• QUÉ REDACTAR: Retoma el texto sobre la soberanía y el origen divino del poder, y continúalo a partir de su última oración.

• EXTRACTO DE PÁGINA:

_____

Si la soberanía del Estado es siempre una e indivisible, existen distintas formas de gobierno —fundamentalmente, monarquía, aristocracia y democracia—, que constituyen el aparato o el medio para ejercer la soberanía. Alejándose de la doctrina aristotélica, Bodin niega que haya formas mixtas de gobierno, pues en las tres formas debe haber unidad de poder o soberanía. El Estado bien ordenado exige un único poder soberano. Como es de suponer, Bodin se inclina por la forma de gobierno monárquica, que es la que garantiza mayor unidad de acción.
Bodin, sin embargo, admite que en el ejercicio de la soberanía hay algunas restricciones. En primer lugar, el soberano debe siempre respetar la ley divina y la ley natural. Después, debe respetar las antiguas leyes constitucionales y consuetudinarias del reino. Por último, el soberano encuentra un límite en la inviolabilidad de la propiedad privada de la familia, institución anterior al Estado y que es su fundamento y miembro principal1.
b) El derecho divino de los reyes
Con la doctrina de la soberanía se preparaban las bases para la construcción de la monarquía absoluta, modelo político del Antiguo Régimen. El poder absoluto del rey estaba teóricamente fundamentado en dos principios de origen ideológico diverso, pero con un fin práctico idéntico: la salvaguardia de su carácter absoluto. Estos dos principios fueron el derecho divino del poder real, y el contrato social.
El origen divino del poder es uno de los elementos constantemente presentes en la historia de las doctrinas políticas. Puede concretarse en la divinización del poder político, como fue el caso de los imperios mesopotámicos, egipcio, helenístico y romano, o simplemente puede consistir en la afirmación de que el poder político, como todo lo creado, tiene su causa remota en el Creador. Tal parece ser la postura de San Pablo cuando afirma que «todo poder viene de Dios» (Rom XIII, 1).
En la tradición cristiana, la afirmación paulina fue interpretada en diversas formas. La más extendida entendía que el origen divino del poder no implicaba una designación directa, por parte de Dios, del gobernante. El ejemplo del pueblo de Israel constituía simplemente una excepción a la regla, dado el carácter peculiarísimo de la historia del pueblo elegido. Más bien se tendió a pensar que la causa próxima del poder era la comunidad política, o las circunstancias históricas —una guerra victoriosa, una alianza entre pueblos, etc.—. Así, la corriente aristotélico-tomista —Santo Tomás de Aquino, Francisco de Vitoria, Francisco Suárez, etc.— admitían que Dios era el origen remoto del poder político, pero la causa próxima era la entera comunidad.

_____

Descripciones textuales de puntos clave
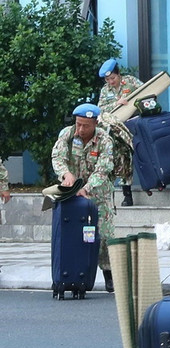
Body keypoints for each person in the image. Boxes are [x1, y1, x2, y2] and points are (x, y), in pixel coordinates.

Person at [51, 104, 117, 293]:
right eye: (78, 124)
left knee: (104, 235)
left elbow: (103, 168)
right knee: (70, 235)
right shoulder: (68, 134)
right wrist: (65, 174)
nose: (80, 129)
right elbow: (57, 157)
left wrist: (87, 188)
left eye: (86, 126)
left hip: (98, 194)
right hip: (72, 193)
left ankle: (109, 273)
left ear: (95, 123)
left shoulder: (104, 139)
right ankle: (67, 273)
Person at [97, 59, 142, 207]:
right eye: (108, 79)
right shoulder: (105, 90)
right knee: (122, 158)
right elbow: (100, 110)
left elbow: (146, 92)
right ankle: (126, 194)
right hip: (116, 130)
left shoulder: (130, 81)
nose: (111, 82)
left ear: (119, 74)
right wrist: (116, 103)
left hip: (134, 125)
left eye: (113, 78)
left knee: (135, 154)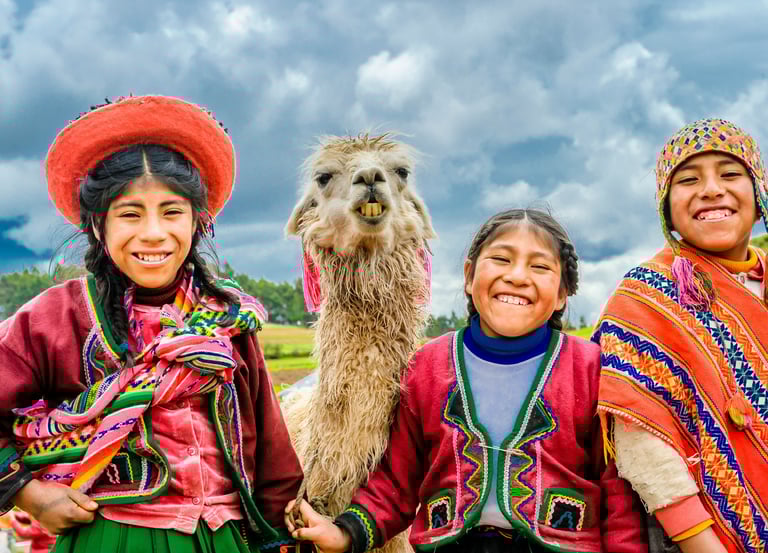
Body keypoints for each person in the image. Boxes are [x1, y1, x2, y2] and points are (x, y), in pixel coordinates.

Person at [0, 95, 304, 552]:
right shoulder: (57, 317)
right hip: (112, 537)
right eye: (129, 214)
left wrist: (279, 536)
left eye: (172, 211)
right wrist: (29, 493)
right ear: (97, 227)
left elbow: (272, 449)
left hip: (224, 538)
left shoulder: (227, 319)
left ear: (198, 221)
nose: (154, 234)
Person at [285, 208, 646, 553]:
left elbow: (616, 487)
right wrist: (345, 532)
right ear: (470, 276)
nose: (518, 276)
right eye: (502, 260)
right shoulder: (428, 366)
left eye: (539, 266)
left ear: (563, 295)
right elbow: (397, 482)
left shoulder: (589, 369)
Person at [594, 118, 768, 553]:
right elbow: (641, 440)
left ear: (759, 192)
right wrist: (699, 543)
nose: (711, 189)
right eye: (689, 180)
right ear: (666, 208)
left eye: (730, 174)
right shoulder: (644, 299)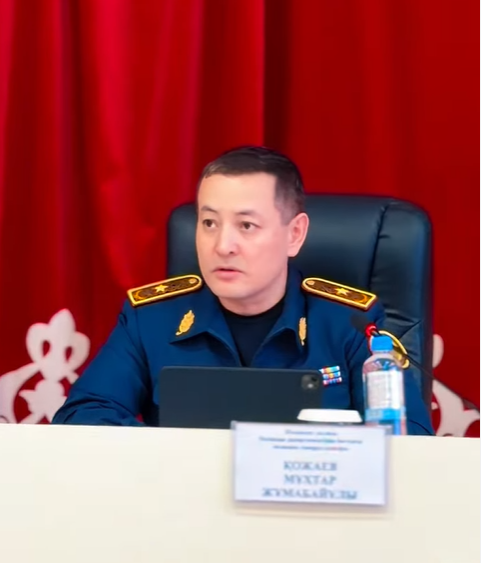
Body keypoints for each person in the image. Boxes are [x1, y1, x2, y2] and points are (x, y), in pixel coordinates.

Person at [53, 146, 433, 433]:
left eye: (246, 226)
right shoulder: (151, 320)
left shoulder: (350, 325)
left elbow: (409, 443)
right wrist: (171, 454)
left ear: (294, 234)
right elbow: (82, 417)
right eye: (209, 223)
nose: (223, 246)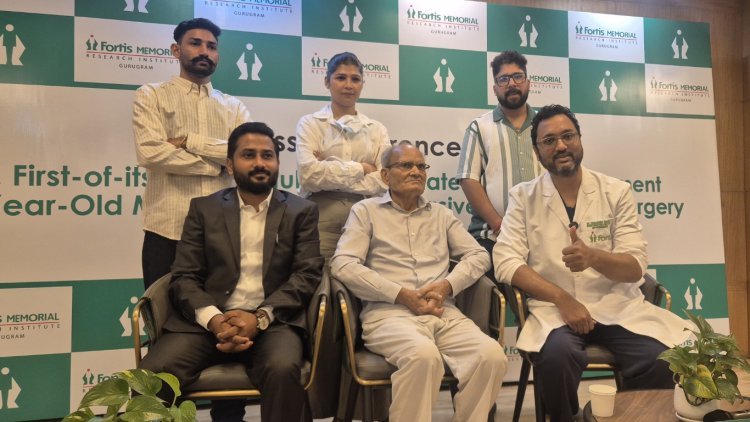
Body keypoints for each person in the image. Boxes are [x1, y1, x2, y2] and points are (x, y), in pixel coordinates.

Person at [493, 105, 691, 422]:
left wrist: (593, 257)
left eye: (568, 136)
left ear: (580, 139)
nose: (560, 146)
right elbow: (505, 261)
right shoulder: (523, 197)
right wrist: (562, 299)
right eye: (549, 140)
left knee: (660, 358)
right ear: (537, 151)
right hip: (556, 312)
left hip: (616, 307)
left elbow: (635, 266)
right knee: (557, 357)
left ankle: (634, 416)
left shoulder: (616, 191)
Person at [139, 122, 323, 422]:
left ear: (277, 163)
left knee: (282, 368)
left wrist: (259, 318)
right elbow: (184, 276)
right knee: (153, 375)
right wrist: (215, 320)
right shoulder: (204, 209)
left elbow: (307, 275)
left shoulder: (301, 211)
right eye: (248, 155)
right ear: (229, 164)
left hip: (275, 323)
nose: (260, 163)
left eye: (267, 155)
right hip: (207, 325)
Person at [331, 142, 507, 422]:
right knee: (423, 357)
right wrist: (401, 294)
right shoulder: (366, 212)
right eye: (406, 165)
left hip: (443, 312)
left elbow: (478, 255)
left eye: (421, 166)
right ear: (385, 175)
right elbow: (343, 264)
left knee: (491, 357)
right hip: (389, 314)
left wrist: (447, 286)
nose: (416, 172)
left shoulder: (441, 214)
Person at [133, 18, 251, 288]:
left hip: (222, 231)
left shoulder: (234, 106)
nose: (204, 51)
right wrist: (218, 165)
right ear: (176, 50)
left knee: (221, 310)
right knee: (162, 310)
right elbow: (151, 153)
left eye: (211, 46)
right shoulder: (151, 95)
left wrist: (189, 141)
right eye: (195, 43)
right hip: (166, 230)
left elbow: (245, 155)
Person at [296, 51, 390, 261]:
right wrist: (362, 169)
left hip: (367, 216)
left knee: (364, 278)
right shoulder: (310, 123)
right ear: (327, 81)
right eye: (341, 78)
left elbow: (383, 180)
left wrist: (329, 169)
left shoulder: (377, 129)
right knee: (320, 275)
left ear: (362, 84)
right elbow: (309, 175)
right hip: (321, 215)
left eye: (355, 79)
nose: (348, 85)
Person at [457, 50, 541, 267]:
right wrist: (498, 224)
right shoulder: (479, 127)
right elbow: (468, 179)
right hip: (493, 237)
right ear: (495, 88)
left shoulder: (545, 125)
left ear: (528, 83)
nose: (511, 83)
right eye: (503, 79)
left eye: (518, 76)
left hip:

_____

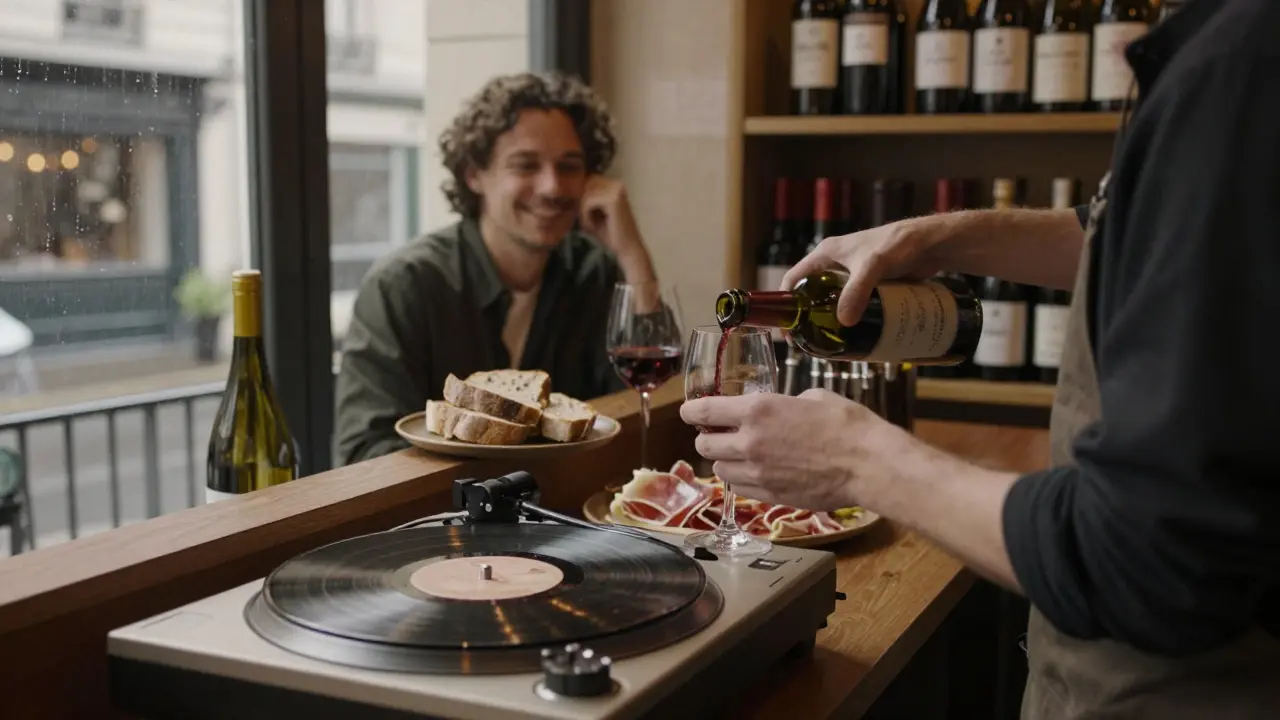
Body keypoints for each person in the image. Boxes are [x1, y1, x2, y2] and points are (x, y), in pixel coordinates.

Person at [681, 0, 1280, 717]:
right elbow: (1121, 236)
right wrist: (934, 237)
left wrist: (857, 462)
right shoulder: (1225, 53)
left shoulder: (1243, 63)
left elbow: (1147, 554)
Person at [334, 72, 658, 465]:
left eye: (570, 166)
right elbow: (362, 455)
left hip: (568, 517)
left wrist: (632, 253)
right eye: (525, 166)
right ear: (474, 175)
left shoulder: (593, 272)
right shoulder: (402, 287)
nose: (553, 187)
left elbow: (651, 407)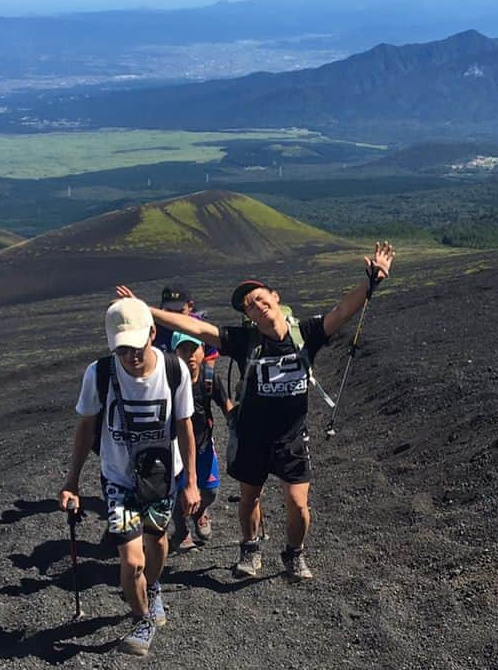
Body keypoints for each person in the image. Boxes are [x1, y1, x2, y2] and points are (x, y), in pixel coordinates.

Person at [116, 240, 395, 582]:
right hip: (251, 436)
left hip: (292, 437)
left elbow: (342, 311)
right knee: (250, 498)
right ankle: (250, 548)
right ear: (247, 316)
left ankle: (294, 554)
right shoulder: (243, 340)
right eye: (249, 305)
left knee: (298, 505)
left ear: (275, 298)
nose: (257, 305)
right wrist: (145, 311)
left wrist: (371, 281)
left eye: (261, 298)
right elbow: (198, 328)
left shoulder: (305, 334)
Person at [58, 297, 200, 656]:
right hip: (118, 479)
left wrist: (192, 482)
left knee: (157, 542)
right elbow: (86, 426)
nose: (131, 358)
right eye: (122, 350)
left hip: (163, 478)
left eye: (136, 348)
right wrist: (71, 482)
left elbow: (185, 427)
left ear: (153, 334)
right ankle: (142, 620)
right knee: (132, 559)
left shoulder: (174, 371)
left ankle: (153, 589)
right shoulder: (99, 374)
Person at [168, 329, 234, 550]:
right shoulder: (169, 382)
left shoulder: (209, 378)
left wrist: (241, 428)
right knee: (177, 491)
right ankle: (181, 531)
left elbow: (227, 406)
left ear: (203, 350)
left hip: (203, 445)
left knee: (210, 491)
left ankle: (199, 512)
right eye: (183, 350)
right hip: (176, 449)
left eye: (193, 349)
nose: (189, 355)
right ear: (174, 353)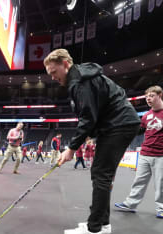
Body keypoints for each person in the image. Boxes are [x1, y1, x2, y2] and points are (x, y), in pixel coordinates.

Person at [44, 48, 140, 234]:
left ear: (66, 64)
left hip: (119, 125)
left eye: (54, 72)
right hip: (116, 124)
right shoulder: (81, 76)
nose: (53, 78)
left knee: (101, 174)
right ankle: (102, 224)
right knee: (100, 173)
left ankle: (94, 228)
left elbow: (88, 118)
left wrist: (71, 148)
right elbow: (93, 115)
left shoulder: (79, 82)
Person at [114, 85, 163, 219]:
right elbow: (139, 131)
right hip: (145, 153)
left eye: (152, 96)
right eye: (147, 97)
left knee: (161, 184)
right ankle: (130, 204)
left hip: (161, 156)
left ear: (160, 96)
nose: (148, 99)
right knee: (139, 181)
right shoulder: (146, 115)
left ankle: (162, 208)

_____

• RESULTADO:
En el siglo XVI, en el fragor de las disputas doctrinal-religiosas, surgen algunas teorías que acentúan la intervención directa de Dios en la designación del gobernante. Tal postura, que consideraba al rey como «lugarteniente de Dios», exigía la obediencia pasiva por parte de los súbditos, salvaguardando así el orden y la paz. El representante más extremo de esta postura es el rey inglés Jacobo I, quien publica en 1598 el libro Verdadera ley de las monarquías libres. Ya hemos hecho referencia a las opiniones luteranas y calvinistas al respecto.
En la Francia del siglo XVII se fue haciendo cada vez más extensa y popular la doctrina del derecho divino de los reyes. Aunque no se trata de una teoría demasiado elaborada, sino más bien de un conjunto de sentimientos, intuiciones y principios adquiridos acríticamente, es posible exponer sus principales elementos. Para eso nos serviremos de la obra de Jacques-Benigne Bossuet (1627-1704), obispo de Meaux y preceptor del delfín, Politique tirée des propres paroles de l’Ecriture Sainte. Terminada en 1679, estaba pensada para la formación del hijo de Luis XIV. No se trata, por tanto, de una tratado científico, sino de una obra pedagógica que debía servir a la toma de conciencia del heredero del Rey Sol de su dignidad y de su responsabilidad.
Bossuet considera que el hombre tiene como fin último de su vida a Dios. Los hombres estamos hechos para vivir en sociedad, pero el pecado original nos separó de Dios e impidió la convivencia pacífica entre los hombres. De ahí la necesidad de un gobierno que nos dirigiese y que evitara la destrucción mutua. Los reyes que fueron surgiendo en los comienzos de la historia, ya sea por consenso o por conquista legítima, gobernaban sobre los pueblos que ya estaban acostumbrados a obedecer, pues la idea de mando y autoridad proviene de la autoridad paterna.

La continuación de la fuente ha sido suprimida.